The most important point here is that, once the Computing-word is used the clear implication is that the technology is the most important aspect of what is happening. The means is more important than the end and should remain so. But with business information systems, the end in question is the delivery of a business process that makes sense – and preferably money – for the overall business. How it gets to be completed is secondary to it being completed accurately, reliably and in a timely fashion.

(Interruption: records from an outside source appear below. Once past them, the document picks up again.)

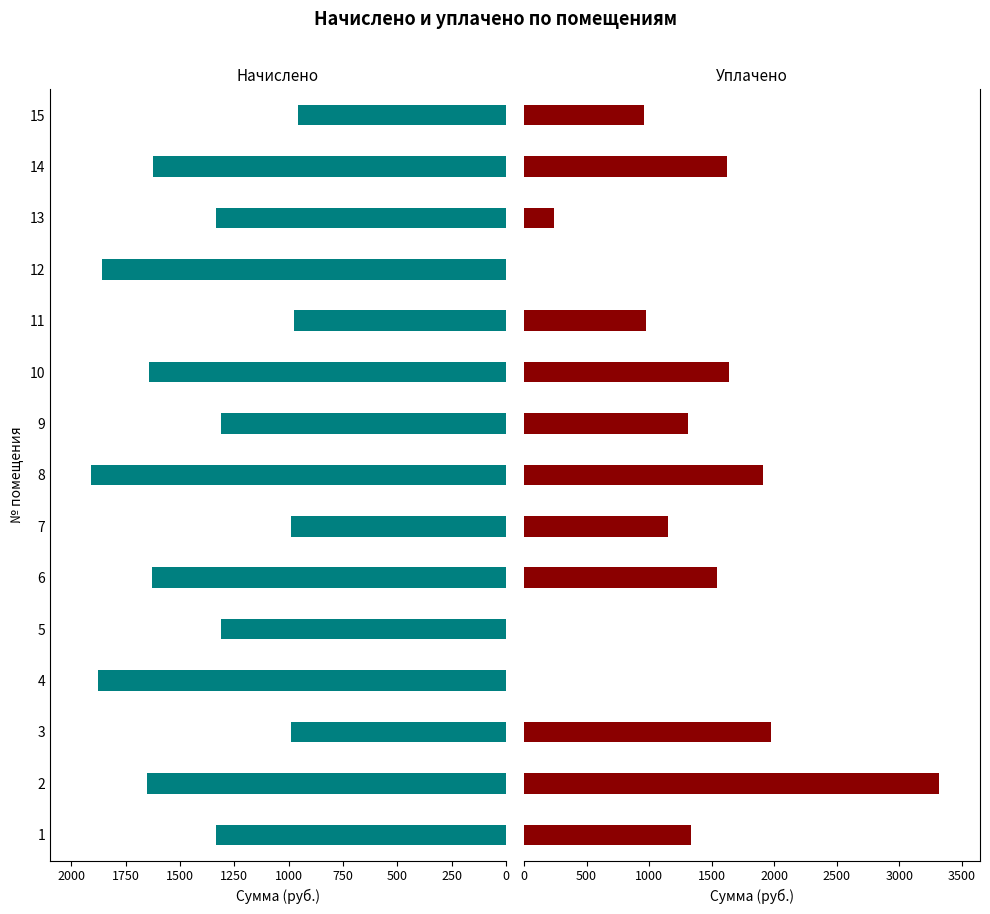

What position from the right is 13?

2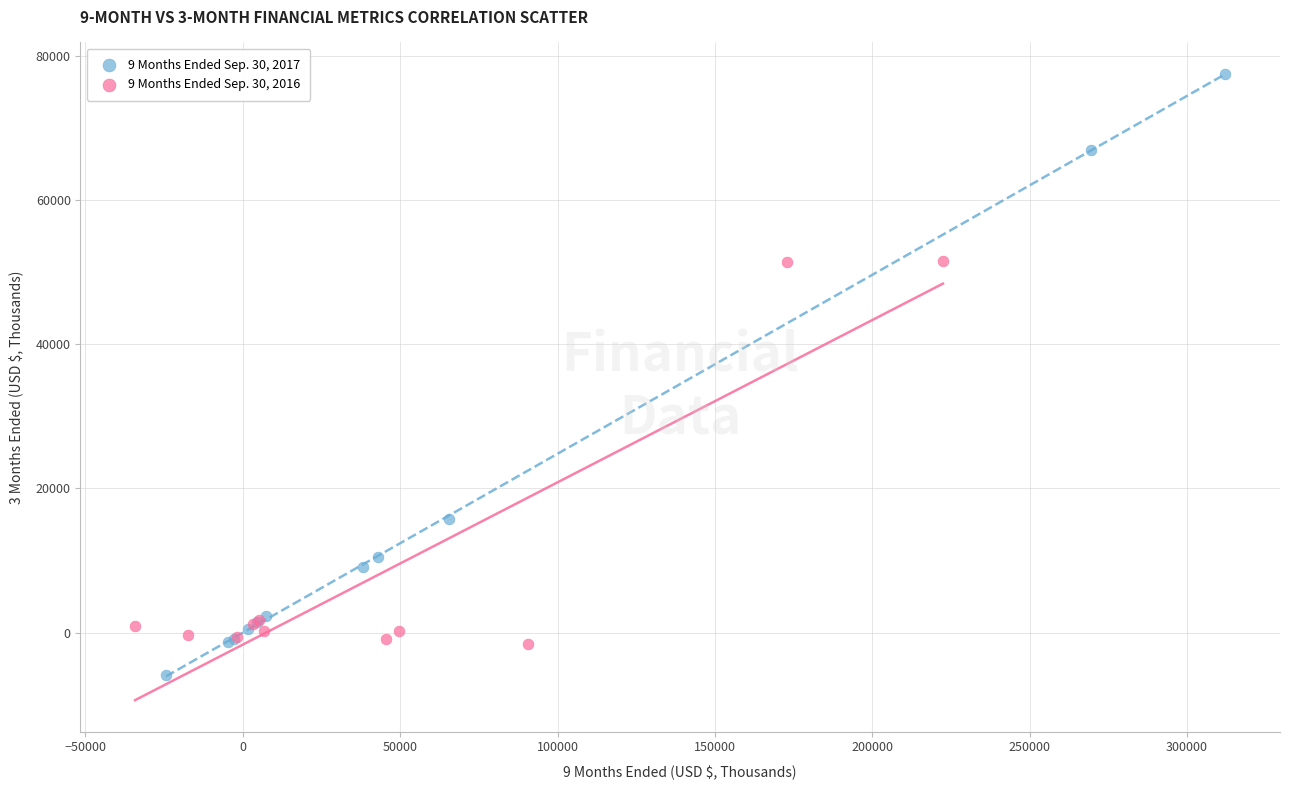

Which series has the largest Y range (max minus min)?

9 Months Ended Sep. 30, 2017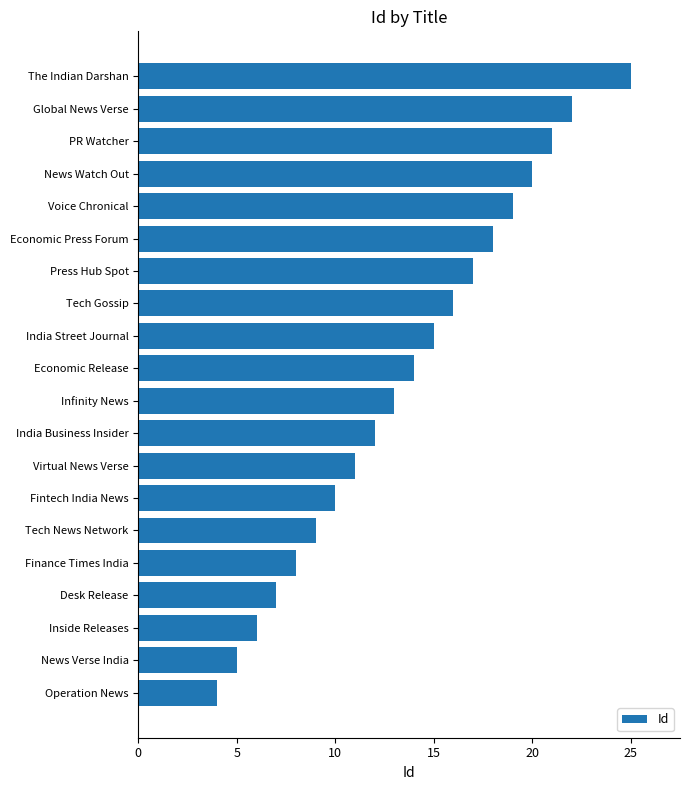

The chart shows a value of 4 at Operation News. True or false?

True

In one way, the `Cloud’ is a good term for the way information systems are changing, even if it has been slightly misappropriated and extended in meaning from its original use in communications only. But yes, an increasing amount of the services and processes a business requires can now be provided from within the Cloud, without the user knowing – and arguably needing to care – what it is, where it is, or what is providing it.
Even where businesses still feel it important to maintain ownership of their data in some way, usually by maintaining onsite facilities, the Computing-word part of it is at last starting to take a back seat. Take data warehousing as an example; specialist companies like Netezza have carved a niche here by providing this capability as an appliance – which gets a good way along the road to being a `sealed box’ solution to a problem. It is an approach that is obviously working as well, for data warehousing’s big name, Teradata, has just launched a range of small, appliance solutions itself.
At the same time however,Kognitio, has taken things one step further with the introduction of a SaaS-delivered data warehouse solution. Already labelled a DaaS – which itself presages a whole new category of `aaS’ offerings – this allows users to pay for space and warehousing services on its own datacentres. And if a business lacks the skills to set one up themselves, Kognitio can do it for them.
Yes, businesses will have to pay for this, but they will undoubtedly pay less than trying to hire-in the expertise as staff, and the chances are they will get better-quality services than if done in-house. And in making that step, they will be one step further away from direct concerns with the technology, and the Computing-word will grow less important, less relevant to them.